Pickling also offers you a fat-free option in your consumption without losing
any flavor, if you’re not into the raw movement as much as I am.
Juice – If you
are buying it in the store, or juicing yourself, this is a must have for me.
You can drink them straight, mix them with some booze, or reduce to a sauce. I’ve
also found it very helpful to have juice around when making vinaigrettes,
simple desert sauces, and glazes. I do a lot of Caribbean/Mexican influenced
cooking and creating a sweet and hot profile is possibly one of my favorite
combinations.
Yogurt – I use
yogurt both for its nutritional purposes, and as a sour cream or heavy cream
substitute in sauces and soups. It is a bit tangier, but I find it to be a
pleasant change from the heaviness of cream. I’ve also utilized this as a base
for spreads (substitute for mayo), and a great alternative to plain vanilla
iced cream. Simply by adding some vanilla extract, and a touch of cinnamon, you
have a healthy and sweet snack.
Reductions - a
highly useful sauce-on-hand, reductions are simple, sweet, and ready to use. I
would suggest reducing some juices (orange or apple), a wine (usually red), or
soy. These can easily be thrown on some fruit or yogurt as an additional
sweeter; but on a more natural level. You can easily use those as a basis for
numerous sauces and simple garnishes.
Citrus – I have
found this to be one of the most underutilized products in the home kitchen.
Citrus fruits (lemon, lime, orange, and grapefruit) not only provide brightness
to a dish, but you can also zest the outer flesh to increase the citrus flavor.
A lot of times, I have citrus lying around that’s completely zested, exposing
the pith and creating a dry flesh texture. This is completely fine, and you can
still utilize the juice, or merely eat it raw or segment it into a salad.
Milk/butter – As
fattening as butter is, and with all the negative annotations associated with
milk, I still utilize them, but in small amounts. Milk is great for making
dairy based sauces and thinning out creamy dressings (instead of using water).
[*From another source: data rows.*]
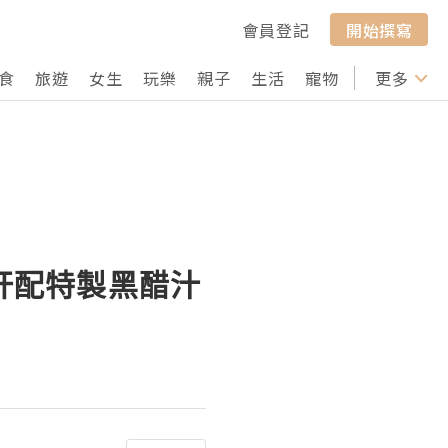
會員登記
開始撰寫
食
旅遊
女生
玩樂
親子
生活
寵物
行山
更多
打卡
鵝肝配特製黑醋汁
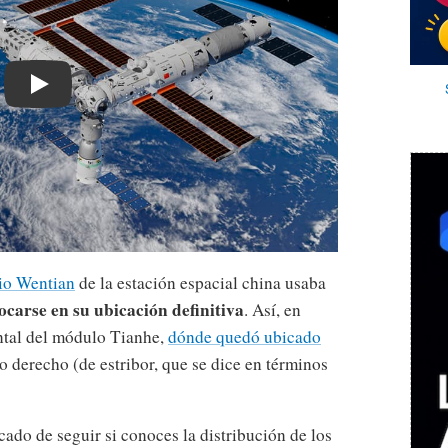
Play
io Wentian
de la estación espacial china usaba
ocarse en su ubicación definitiva
. Así, en
ontal del módulo Tianhe,
dónde quedó ubicado
to derecho (de estribor, que se dice en términos
ado de seguir si conoces la distribución de los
I would urge greatly that if you buy milk, you get whole milk. By the time all
the fat has been taken out for 2%, 1%, and skim, there is hardly any
nutritional value whatsoever. Butter is also good for classic sauces, and
adding a little in a sauté dish does add another level of dimension to the dish
that is quite pleasing. Although, I will say, when I use butter, it’s usually
about a teaspoon per portion at most.
Cheese – I’m a
cheese fanatic! I love cheese in dishes, especially with something fried or on
sandwiches. Cheese is a great way to increase protein on a dish, or simply add
extra flavor or saltiness. I would encourage you to explore any local cheeses
that you may encounter. The cheese scene has become very artisanal lately and
there are a ton of great new styles, and twists on old ones as well. I would
say steer clear of things like cheese whiz or American cheese – it’s not really
cheese, but some over processed combination of chemicals designed to taste and
feel like cheese. I would also suggest having a small container or bag with
pre-sliced, shredded, or grated cheese. It’s so much easier to just reach in
and grab what you need and move on.
Eggs (hard boiled)
– Eggs are a great and simple source of protein. But I find when cooking them,
I just get annoyed with making a dirty pan or pot. So I offer you this
suggestion: take half of your eggs and hard boil them. You can use a marker to
indicate which ones are already cooked (don’t tell the health department I told
you to do this!), or simply keep them in a separate location. This way you can
easily take some precooked meat or vegetables from the night before, throw in a
sliced cooked egg, or mash it all up into a salad. The quick and easy
possibilities with this are pretty much endless.